Je marchai en direction d'un couple en particulier et du pied, fit tomber l'homme. Un gémissement s'échappa de ses lèvres lorsque son corps percuta le sol de terre dure.

– Hé ! Ce n'est pas parce que tu as dansé avec ton chasseur et que tu exprimes tes regrets que tu dois m'ôter mon partenaire.

– Je ne suis pas d'humeur Skotia, le roi nous demande. Où est Phoebe ?

– Elle a trouvé un beau jeune homme, la première fois depuis longtemps.

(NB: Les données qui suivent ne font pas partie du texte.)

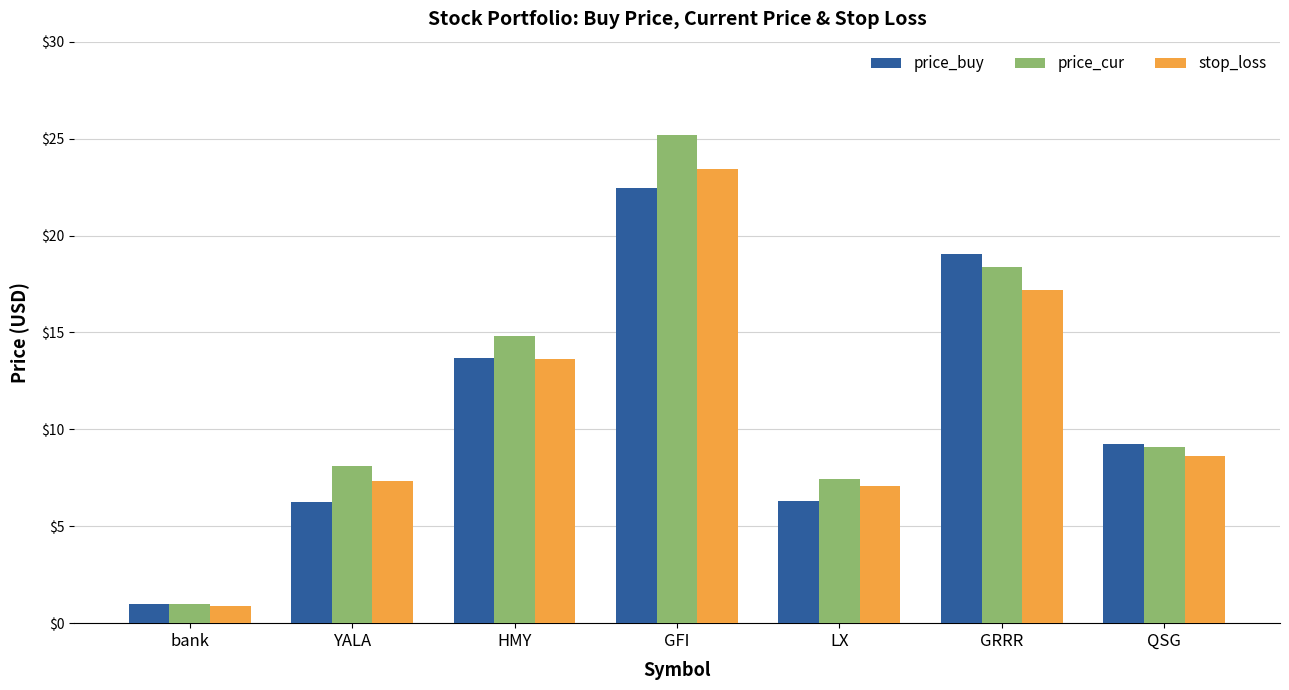

What is the label of the 3rd bar from the left?

HMY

Je suivis son regard et la vis, sourire aux lèvres, dansant avec un garçon à la chevelure aussi doré que les épis de blé, un blond foncé et très légèrement bouclé. Un châtain rare. Je n'y croyais pas, elle était tombée face à un inconnu. L'impression de ne plus la reconnaître me saisit, mais je savais que par le passé Skotia la surnommait la croqueuse d'hommes, bien qu'elle n'ait aucun véritable amant.

– Phoebe ! cria Skotia.

La concernée se retourna pour apercevoir la sorcière qui lui faisait des signes appuyés de ses bras. Elle se pencha pour murmurer des paroles au jeune homme qui déposa un baiser sur sa joue et malgré la distance, je la vis rougir. Elle finit par nous rejoindre.

– Que se passe-t-il ?

– Avant, qui était-ce ?

– Un voyageur.

– Son nom ?

– Skotia, cesse donc de la questionner. Vous parlerez après.

– Es-tu en colère ?

– Je te laisse deviner, répondis-je, avant de les quitter pour rejoindre la sortie suivie de ces deux désespoirs qui ne dirent mot.

Les chasseresses déjà présentes patientaient, ainsi que la servante qui m'avait interpellée, observant les chasseresses avec admiration, un éclat rare chez les paysans à la cour.

– Leur présence ne dérangera pas le roi, j'espère ?

– Non, déesse, répondit-elle dans une révérence.

– Bien, soufflai-je détournant le regard de la messagère malgré moi lorsque je le sentis se placer à mes côtés malgré mon ordre.

Je n'osai lui adresser un mot, pas devant elles, sachant que les chasseresses pouvaient s'y méprendre. J'étais moi-même perdue. Fuir n'avait pas été la bonne solution. Il persisterait, il avait déjà réussi une fois à me faire céder. Une deuxième n'était pas impossible. Il serait prêt à me mener à bout de ses mots trompeurs. La preuve était que malgré son bannissement, à ses yeux cela rester des mots, et nul ne m'avait entendu les prononcer.

Nous traversâmes le jardin pour pénétrer dans le mégaron. Le cœur empli d'un mauvais pressentiment, je franchis le rideau, prête à recevoir les paroles qui s'annonçaient vengeresses.